# Exhaust Gasket Help



## Cmeyer9424 (May 5, 2020)

Hi I have a 69 gto with the 400 in it. It has aluminum edelbrock heads and hooker heads. I need to find some exhaust gaskets and have already tired Mr.Gasket 5921 and they weren’t even close to fitting. Thanks for any help!


----------



## coyote595 (Dec 4, 2019)

If your Edelbrock heads have the exhaust ports based on the Ram Air 4 configuration, you would need Mr Gasket p/n 7523. The 5921s are for D port heads. On the RA4 style heads, the center two exhaust ports are spaced farther apart.


----------



## Cmeyer9424 (May 5, 2020)

I’m not sure which style it is. When I had the header detached the ports looked to be circular. Here’s a picture of the heads and headers. Not sure if this will help


----------



## coyote595 (Dec 4, 2019)

Those heads appear to be the Edelbrocks with the Ram Air IV style exhaust ports. You need the gasket I mentioned above, or a competitor's equivalent. RA4 heads have large round exhaust ports.


----------



## Cmeyer9424 (May 5, 2020)

coyote595 said:


> Those heads appear to be the Edelbrocks with the Ram Air IV style exhaust ports. You need the gasket I mentioned above, or a competitor's equivalent. RA4 heads have large round exhaust ports.

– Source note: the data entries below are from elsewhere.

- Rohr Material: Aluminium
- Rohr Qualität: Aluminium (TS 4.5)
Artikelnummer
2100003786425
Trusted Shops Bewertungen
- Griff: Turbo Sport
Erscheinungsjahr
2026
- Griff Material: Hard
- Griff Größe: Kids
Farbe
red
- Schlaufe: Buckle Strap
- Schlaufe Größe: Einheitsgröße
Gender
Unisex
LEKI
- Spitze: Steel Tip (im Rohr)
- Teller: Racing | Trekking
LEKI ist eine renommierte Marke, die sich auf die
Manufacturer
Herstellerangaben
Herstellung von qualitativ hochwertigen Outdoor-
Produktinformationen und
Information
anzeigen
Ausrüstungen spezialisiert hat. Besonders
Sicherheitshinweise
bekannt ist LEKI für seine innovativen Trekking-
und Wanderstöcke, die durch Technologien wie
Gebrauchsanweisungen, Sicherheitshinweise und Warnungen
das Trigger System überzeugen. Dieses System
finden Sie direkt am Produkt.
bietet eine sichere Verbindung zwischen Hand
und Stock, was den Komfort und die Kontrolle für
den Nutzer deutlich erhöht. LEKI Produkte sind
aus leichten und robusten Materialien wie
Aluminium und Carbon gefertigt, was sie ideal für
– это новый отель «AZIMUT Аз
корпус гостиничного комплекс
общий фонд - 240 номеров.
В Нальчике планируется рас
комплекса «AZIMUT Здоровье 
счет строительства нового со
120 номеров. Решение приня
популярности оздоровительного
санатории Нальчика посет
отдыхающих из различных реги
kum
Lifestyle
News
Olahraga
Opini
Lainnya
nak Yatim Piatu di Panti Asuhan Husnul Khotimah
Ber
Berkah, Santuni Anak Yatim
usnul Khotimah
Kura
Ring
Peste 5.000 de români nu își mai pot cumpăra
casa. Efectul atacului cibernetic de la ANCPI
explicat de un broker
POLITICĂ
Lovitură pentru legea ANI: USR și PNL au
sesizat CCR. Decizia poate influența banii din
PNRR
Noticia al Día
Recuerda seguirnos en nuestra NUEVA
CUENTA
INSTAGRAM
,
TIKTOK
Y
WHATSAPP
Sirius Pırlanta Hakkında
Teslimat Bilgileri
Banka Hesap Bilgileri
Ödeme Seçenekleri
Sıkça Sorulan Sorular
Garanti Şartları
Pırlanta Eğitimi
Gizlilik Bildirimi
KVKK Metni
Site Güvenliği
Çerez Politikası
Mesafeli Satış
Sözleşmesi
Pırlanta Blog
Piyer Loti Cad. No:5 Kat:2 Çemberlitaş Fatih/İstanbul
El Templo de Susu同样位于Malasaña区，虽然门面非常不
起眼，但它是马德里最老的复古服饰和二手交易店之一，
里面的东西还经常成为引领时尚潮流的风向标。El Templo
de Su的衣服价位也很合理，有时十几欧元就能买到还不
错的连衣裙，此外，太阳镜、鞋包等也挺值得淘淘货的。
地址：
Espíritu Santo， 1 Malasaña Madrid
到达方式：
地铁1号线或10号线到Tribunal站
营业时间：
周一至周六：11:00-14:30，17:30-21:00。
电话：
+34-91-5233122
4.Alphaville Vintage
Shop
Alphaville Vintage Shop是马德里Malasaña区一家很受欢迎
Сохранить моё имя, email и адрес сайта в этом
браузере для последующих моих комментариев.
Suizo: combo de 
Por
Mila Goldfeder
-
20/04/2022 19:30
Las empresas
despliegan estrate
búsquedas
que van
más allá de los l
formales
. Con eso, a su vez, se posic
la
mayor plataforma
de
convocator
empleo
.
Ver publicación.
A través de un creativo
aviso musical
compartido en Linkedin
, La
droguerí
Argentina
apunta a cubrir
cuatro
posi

Thanks! I’m ordering some now


----------



## coyote595 (Dec 4, 2019)

Hope you have better luck than I did getting those Hooker headers to seal. I had Hooker Super Competition headers mated up to Pontiac RA4 heads and the Hooker header flanges were not machined well at all. They leaked right off the bat. I had to stack two gaskets per side and tighten the piss out of them. They would last a lot longer that way, but would still eventually fail. That was back in 1983, so hopefully Hookers quality has gotten better since then. Let us know how it works out.


----------



## coyote595 (Dec 4, 2019)

Here you can see the difference between the RA4 round port heads and the much more common Pontiac D port head.


----------



## Cmeyer9424 (May 5, 2020)

That’s does sound like a pain! I had the hardest time getting the old gasket off. It was like some kind of paper composite. At least I’ll know that if they leak to just stack another on top. The middle bolt on the driver side towards the back is insane in how it basically backs out into the exhaust tube. 
Do they make something that gets the gasket off easier? And do you think it’s fine to leave the header just hanging while I wait for the new gasket? I don’t know if it being exposed to the air if moisture would get in there.


----------



## coyote595 (Dec 4, 2019)

Yeah that one bolt is a real pain. I had to "customize" an open end wrench just so I could get in there better to tighten it. It is a really tight area to get in there and clean up the gasket surfaces. Also, since the Edelbrock heads are soft aluminum, you have to be careful not to gouge up the gasket surface when cleaning. If it was an iron head, you could scrape it with a utility knife blade to clean it up. They do make gasket softening spray. I have never used it. You should be fine leaving it hanging apart unless the car is outside and a hurricane rolls in.


----------



## Cmeyer9424 (May 5, 2020)

Yeah I was about 2 seconds away from grinding on my wrench and the bolt went in. It would be nice if the gasket came with a slot for that bolt as well like it has for the two end ones. Could you just notch it? If the gasket still seals around the exhaust port I would like to think it would still seal correctly


----------



## coyote595 (Dec 4, 2019)

I would think you could notch it as long as you do not compromise the sealing surface.


----------